Après en avoir délibéré conformément à la loi ;

Vu la requête introductive d'instance en date du 24 mai 2022, reçue le 25 mai 2022 ;

Vu la procédure enregistrée sous le numéro 67-2021/2022 ;

Vu les convocations à comparaître par-devant le Bureau de Jugement du Tribunal du Travail, suivant lettres recommandées avec avis de réception en date du 28 juin 2022 ;

Vu les conclusions récapitulatives de Maître Pierre-Anne NOGHÈS-du MONCEAU, avocat-défenseur au nom de Monsieur f. m. A, en date du 12 janvier 2023 ;

Vu les conclusions récapitulatives de Maître Alexis MARQUET, avocat-défenseur au nom de la S. A. M. H. (H.), en date du 9 février 2023 ;

Après avoir entendu Maître Pierre-Anne NOGHÈS-du MONCEAU, avocat-défenseur près la Cour d'appel de Monaco, pour Monsieur f. m. A, et Maître Alexis MARQUET, avocat-défenseur près la même Cour, pour la S. A. M. H. (H.), en leurs plaidoiries à l'audience du 1er juin 2023 ;

Vu les pièces du dossier ;

Motifs

Monsieur f. m. A a été embauché par la société anonyme monégasque H. (ci-après H.) en qualité d'Opérateur régleur en tôlerie à compter du 14 novembre 2016. Il a été licencié par courrier du 4 novembre 2020 pour suppression de poste dans le cadre d'un plan de licenciements collectifs.

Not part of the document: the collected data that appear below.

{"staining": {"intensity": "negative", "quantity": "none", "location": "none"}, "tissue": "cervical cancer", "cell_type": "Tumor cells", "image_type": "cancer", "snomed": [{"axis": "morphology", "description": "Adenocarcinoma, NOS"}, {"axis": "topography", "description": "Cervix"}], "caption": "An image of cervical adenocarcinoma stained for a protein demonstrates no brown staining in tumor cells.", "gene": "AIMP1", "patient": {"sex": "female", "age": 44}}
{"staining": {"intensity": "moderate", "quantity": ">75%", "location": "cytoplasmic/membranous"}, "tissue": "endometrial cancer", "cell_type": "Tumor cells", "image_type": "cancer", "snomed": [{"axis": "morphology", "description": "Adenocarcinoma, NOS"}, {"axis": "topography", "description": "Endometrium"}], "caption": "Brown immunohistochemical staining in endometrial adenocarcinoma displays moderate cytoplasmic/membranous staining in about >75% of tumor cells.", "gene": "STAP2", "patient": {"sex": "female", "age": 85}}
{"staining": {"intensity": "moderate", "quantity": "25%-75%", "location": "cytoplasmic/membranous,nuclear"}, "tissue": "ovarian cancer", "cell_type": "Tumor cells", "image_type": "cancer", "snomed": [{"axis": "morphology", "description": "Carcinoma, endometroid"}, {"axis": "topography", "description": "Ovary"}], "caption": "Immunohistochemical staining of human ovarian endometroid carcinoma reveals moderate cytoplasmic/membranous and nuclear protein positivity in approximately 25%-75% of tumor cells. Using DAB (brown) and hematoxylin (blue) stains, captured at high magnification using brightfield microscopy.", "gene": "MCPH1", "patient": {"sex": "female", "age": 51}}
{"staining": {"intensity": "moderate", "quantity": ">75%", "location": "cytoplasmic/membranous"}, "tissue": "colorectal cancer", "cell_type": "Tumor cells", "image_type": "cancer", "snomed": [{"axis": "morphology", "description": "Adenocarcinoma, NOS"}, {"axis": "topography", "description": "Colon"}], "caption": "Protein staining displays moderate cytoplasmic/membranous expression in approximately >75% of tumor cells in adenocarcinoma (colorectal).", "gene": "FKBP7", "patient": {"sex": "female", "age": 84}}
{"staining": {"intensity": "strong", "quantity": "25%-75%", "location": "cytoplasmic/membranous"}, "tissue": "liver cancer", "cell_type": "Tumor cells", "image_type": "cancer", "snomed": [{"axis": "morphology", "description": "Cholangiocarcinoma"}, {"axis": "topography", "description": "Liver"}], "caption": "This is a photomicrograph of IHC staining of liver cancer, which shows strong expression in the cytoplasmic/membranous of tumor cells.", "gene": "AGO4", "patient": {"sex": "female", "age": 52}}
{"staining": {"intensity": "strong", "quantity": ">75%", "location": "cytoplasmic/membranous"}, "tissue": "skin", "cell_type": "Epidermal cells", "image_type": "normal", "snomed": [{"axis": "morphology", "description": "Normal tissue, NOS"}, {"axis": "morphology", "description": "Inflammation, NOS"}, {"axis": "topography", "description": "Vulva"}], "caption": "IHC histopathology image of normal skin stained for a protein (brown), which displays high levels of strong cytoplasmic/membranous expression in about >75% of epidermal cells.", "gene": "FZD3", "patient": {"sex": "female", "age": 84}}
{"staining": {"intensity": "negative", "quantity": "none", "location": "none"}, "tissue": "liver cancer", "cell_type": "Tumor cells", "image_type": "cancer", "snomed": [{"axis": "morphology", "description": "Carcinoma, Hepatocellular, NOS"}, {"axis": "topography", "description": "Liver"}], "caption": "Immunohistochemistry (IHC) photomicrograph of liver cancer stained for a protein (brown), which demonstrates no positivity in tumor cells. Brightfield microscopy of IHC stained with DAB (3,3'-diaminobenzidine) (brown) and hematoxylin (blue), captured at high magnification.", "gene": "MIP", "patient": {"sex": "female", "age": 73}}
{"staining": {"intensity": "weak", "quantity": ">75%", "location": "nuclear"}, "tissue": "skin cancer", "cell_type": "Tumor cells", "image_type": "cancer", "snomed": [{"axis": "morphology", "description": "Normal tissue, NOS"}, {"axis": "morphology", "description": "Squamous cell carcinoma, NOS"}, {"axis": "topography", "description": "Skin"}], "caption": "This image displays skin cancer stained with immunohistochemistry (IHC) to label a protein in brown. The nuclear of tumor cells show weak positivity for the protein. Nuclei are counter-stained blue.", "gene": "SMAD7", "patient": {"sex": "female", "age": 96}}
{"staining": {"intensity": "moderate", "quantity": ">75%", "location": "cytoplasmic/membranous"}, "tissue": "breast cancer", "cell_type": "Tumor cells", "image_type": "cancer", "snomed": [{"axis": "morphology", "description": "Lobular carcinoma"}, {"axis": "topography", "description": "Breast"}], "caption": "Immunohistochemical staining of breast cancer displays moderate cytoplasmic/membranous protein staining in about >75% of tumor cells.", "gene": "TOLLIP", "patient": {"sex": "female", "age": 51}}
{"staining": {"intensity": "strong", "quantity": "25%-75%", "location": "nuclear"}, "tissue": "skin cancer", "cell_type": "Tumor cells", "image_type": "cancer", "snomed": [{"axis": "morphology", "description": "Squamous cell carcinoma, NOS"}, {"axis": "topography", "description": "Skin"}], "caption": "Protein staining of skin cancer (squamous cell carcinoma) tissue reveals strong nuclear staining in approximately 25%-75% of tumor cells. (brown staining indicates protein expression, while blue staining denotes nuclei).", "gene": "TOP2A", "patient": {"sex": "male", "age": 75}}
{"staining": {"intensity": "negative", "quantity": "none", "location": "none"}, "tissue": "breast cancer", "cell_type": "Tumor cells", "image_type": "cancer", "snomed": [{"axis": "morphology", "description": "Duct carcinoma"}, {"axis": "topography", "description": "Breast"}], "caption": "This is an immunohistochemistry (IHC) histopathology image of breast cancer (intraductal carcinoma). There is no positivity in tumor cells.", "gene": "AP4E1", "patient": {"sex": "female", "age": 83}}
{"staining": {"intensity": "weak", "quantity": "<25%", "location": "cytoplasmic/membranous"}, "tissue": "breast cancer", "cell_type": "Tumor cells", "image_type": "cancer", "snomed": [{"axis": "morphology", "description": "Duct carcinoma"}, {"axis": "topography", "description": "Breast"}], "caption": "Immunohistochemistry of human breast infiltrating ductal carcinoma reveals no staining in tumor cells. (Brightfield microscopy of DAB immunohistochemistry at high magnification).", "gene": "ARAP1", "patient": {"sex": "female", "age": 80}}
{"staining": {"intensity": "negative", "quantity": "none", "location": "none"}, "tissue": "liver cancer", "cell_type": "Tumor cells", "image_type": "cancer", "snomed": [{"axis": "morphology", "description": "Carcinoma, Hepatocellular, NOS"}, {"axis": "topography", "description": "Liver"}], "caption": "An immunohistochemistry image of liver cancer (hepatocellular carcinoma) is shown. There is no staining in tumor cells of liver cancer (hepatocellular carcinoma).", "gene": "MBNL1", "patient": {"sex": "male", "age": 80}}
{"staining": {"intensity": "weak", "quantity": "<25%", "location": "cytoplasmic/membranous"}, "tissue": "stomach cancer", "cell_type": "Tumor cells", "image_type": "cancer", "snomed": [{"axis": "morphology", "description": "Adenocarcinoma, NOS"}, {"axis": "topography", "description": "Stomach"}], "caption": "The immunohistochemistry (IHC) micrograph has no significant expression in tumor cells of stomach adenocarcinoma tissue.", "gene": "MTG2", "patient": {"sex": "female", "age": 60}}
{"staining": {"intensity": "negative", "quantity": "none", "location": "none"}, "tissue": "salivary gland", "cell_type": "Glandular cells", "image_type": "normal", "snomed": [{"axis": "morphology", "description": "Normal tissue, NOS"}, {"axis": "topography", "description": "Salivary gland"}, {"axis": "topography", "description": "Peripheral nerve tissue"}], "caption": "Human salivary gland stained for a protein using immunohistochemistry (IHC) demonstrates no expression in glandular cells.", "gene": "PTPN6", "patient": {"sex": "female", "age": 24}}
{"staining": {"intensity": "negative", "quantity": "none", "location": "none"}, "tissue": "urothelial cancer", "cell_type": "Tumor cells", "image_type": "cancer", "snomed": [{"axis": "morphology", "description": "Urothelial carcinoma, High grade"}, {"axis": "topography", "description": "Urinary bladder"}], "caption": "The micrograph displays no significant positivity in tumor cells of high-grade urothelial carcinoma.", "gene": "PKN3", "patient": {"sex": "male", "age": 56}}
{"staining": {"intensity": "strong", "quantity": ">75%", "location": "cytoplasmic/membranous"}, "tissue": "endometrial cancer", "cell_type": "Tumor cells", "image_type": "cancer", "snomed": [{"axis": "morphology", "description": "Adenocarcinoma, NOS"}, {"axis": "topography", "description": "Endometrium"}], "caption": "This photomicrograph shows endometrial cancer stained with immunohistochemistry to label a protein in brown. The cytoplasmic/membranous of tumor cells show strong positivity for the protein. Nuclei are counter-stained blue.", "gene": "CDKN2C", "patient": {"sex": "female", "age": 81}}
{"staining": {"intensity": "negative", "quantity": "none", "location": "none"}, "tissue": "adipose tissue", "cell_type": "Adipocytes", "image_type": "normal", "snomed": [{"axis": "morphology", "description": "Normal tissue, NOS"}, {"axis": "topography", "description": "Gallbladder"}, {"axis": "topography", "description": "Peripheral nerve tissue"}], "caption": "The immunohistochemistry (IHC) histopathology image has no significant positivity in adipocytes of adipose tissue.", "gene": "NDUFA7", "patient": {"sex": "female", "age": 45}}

Monsieur f. m. A a saisi le Tribunal du travail par requête reçue le 25 mai 2022, afin d'obtenir :

* • 3.330,27 euros d'indemnité de licenciement (déduction faite de l'indemnité de congédiement déjà versée),

* • 54.000 euros au titre du préjudice financier,

* • 15.000 euros au titre du préjudice moral,

* • les frais prévus par l'article 238-1 du Code de procédure civile,

* • les dépens,

* • la transmission des documents suivants : solde de tout compte à jour, attestation Pôle Emploi, certificat de travail.

À défaut de conciliation l'affaire était renvoyée devant le Bureau de Jugement.

Par conclusions récapitulatives du 12 janvier 2023, Monsieur f. m. A sollicite 2.204,77 euros d'indemnité de licenciement, 30.000 euros pour le préjudice financier, 15.000 euros pour le préjudice moral ainsi que 19.000 euros au titre des frais irrépétibles.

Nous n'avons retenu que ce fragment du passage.